The “classics and ancient history” benchmark advises that such courses “must now engage with and explain” the connections between the subject and “imperialism, colonialism, white supremacy and class division”.
Meanwhile, the QAA consultation document on “maths” curriculums suggests that they “should present a multicultural and decolonised view of mathematics, statistics and operational research, informed by the student voice”, while the equivalent document for “economics” invites respondents to consider whether students should be taught that it is “still predominantly a white, male and Western field”.

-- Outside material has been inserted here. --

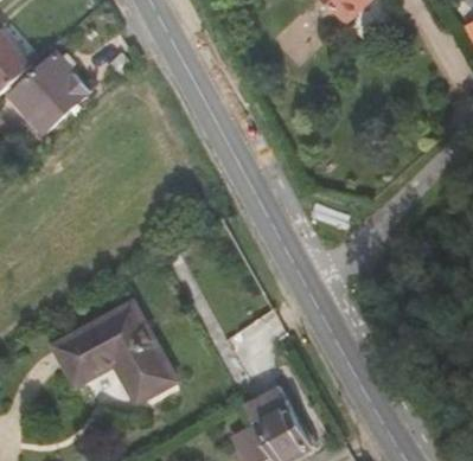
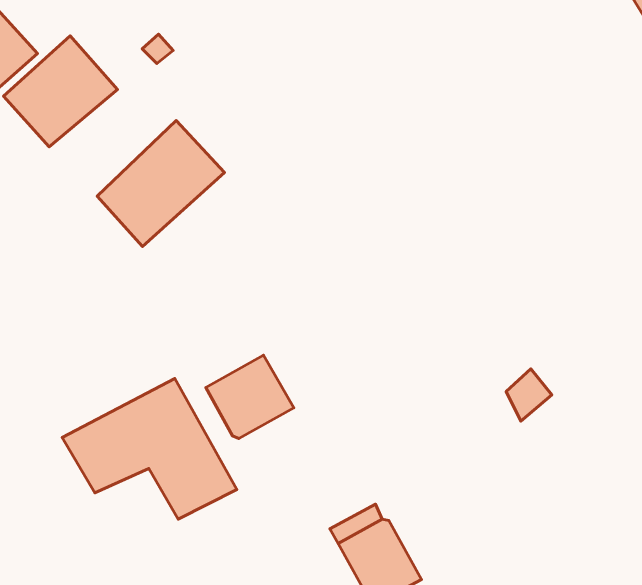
building: none -> [97,121,224,246]
building: none -> [206,355,294,438]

Reflecting on the significance of the QAA’s updates for the Mail back in 2022, Prof Frank Furedi pointed out that in contrast with universities in totalitarian states like China, which promote government doctrine, UK universities have always been autonomous and free to decide on their courses and their content. What charities like the QAA, and the “egregiously woke” Advance HE, have exposed, however, is that in our “unusually centralised” system, bad ideas that emerge among one particular cadre of activists-cum-academics can quickly be integrated into the systems and procedures of other universities. That’s why Prof Furedi believes the QAA’s updated benchmark statements may end up dealing “a catastrophic blow to freedom of speech and the academic rigour it supports”, turning universities into “indoctrination factories” which take their cue from a de facto “central political body: the QAA”.

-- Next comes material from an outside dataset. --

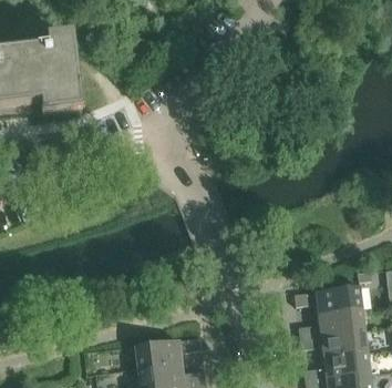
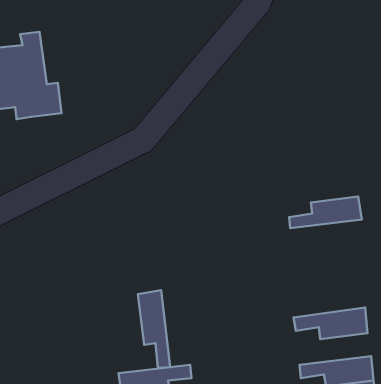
building: none -> [138,290,170,368]
building: [299,308,365,337] -> [289,196,362,228]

John Armstrong, Reader in Financial Mathematics at King’s College London concurs, noting that the QAA’s attempts to embed ‘decolonisation’ into mathematics are not just “objectionable” on their own terms, but also “symptomatic of a more general trend for the charity to try and dictate what universities should teach”. This top-down approach is, he says, “antithetical to the academically led approach that should be the hallmark of higher education” and is now “slowly homogenising university teaching and diminishing true diversity of thought”.